1. Field of the Invention
The present invention relates to an apparatus for applying a liquid agent (such as photoresist and passivation) on a surface of a substrate (such as a semiconductor substrate, a ceramic substrate, a glass substrate or the like) while supporting the substrate by a spinchuck and while rotating the spinchuck in a cup which prevents the liquid agent from scattering. In particular, the present invention relates to an apparatus in which liquid agent which would otherwise adhere to the inside of the circumferential wall of the cup or to a member for regulating air flow in the cup can be efficiently rinsed.
2. Description of the Related Art
An apparatus of this kind is generally referred to as a "spinner". A spinner, as is well-known in the art, is used in a photoresist applying process, a developing process, an etching process and the like.
In the above described processes, when the liquid agent is applied to a rotating substrate, the liquid agent tends to adhere to the inside of a circumferential wall of the cup, to a member for regulating air flow in the cup and to other members. When the liquid agent adhering to the inside of the circumferential wall dries out and cakes, it changes into fine powder dust and scatters in the cup due to vibration of the rotating substrate, or the like. The scattered dust adheres to a surface of the substrate being processed, and thereby reduces production yield.
A spinner which is disclosed in Japanese Utility Model Application Laid Open No. 58-40275 is designed to eliminate the above-described disadvantage. Referring to FIGS. 1 and 2, the apparatus includes a cup 101 for preventing treatment solution from scattering and a spinchuck 110 provided at the center of the cup 101 for supporting a substrate W and for rotating the same. The cup 101 surrounds the spinchuck 110 and includes a circumferential wall 103 for preventing the treatment solution from scattering. A bottom wall 105 is located below the spinchuck 110 for receiving the dropping treatment solution.

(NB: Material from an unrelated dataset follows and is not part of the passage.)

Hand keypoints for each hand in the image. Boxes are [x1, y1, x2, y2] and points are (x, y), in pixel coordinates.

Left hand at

The bottom wall 105 includes a ring-shaped bottom plate 106 protruding toward the center of the bottom wall 105 and a slant bottom surface 107 for catching the dropping treatment solution and for letting the same flow in the direction of the bottom plate 106. The bottom plate 106 has a ventilation duct 118 and a drain 119 for waste liquid. The slant bottom portion 107 is horn-shaped with a slant surface 116. A peripheral portion of the bottom portion 107 is connected to the bottom plate 106. The central portion of the bottom portion 107 is located near the top of the spinchuck 110.
The apparatus further includes a ring-shaped rinse agent conduit 117 provided around an upper edge portion of the slant bottom portion 107 for supplying rinse agent on the slant surface 116, and a ring-shaped rinse agent conduit 104 provided on an inner surface of an upper portion of the circumferential wall 103 for supplying the rinse agent on the inner surface of the circumferential wall 103.

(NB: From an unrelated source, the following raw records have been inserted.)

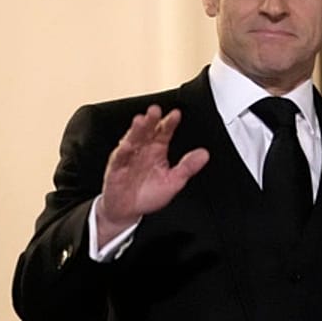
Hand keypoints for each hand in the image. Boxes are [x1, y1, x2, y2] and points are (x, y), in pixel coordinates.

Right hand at [95, 105, 208, 241]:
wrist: (127, 210)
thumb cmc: (149, 194)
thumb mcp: (174, 181)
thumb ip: (188, 167)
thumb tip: (204, 154)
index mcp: (157, 150)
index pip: (164, 132)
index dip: (170, 123)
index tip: (176, 114)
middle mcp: (143, 150)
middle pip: (147, 131)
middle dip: (151, 120)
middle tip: (156, 110)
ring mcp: (129, 157)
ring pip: (132, 140)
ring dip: (136, 130)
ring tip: (141, 120)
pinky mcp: (117, 168)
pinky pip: (119, 158)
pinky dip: (123, 151)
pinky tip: (127, 145)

In operation, the substrate W is fed to the spinchuck 110 by a substrate transporter (not shown) and is supported on the spinchuck 110 by vacuum suction or the like. After a nozzle (not illustrated) supplies photoresist to an upper surface of the substrate W, the spinchuck 110 is rotated by a motor (not illustrated) at a high speed. Excess photoresist is scattered around the substrate W by centrifugal force such that a uniform photoresist layer is formed on the upper surface of the substrate W.
The photoresist scattered around the substrate W adheres to the inner surface of the circumferential wall 103, to the slant surface 116 and the like. The conduit 104 supplies organic solvent to the inner surface 108 of the circumferential wall 103. The photoresist dissolves in the organic solvent and goes down toward the bottom plate 106 along the inner surface of the circumferential wall 103.
The conduit 117 supplies the organic solvent to the slant surface 116 of the slant bottom portion 107. Photoresist adhering to the slant surface 116 dissolves in the organic solvent and flows down the slant surface 116 toward the bottom plate 106.
A slope is formed on the upper surface of the bottom plate 106 for flowing waste liquid toward the drain 119. The waste liquid flows to the drain 119, from which it is externally discharged.
The air in the apparatus is forcibly discharged from the ventilation duct 118 to the outside.
The organic solvent is continuously supplied to the inner surface 108 of the circumferential wall 103 and the slant surface 116 through the rinse agent conduits 104 and 117, thereby preventing the photoresist from adhering to the inner surface 108 and the slant surface 116. Thus, the photoresist cannot dry to the surfaces 108 and 116, turn into fine dust and scatter around in the cup to adhere to the substrate W.
However, the conventional apparatus cannot completely eliminate the disadvantages of the prior art. Namely, the rinse agent is not supplied around the conduits 104 and 117. As a result, liquid agent adhering to the conduits 104 and 117 is never rinsed therefrom. The liquid agent adhering to the conduits 104 and 117 soon dries out and turns into powder, which is scattered in the cup and adheres to the substrate W. If this disadvantage were overcome, production yield would be improved.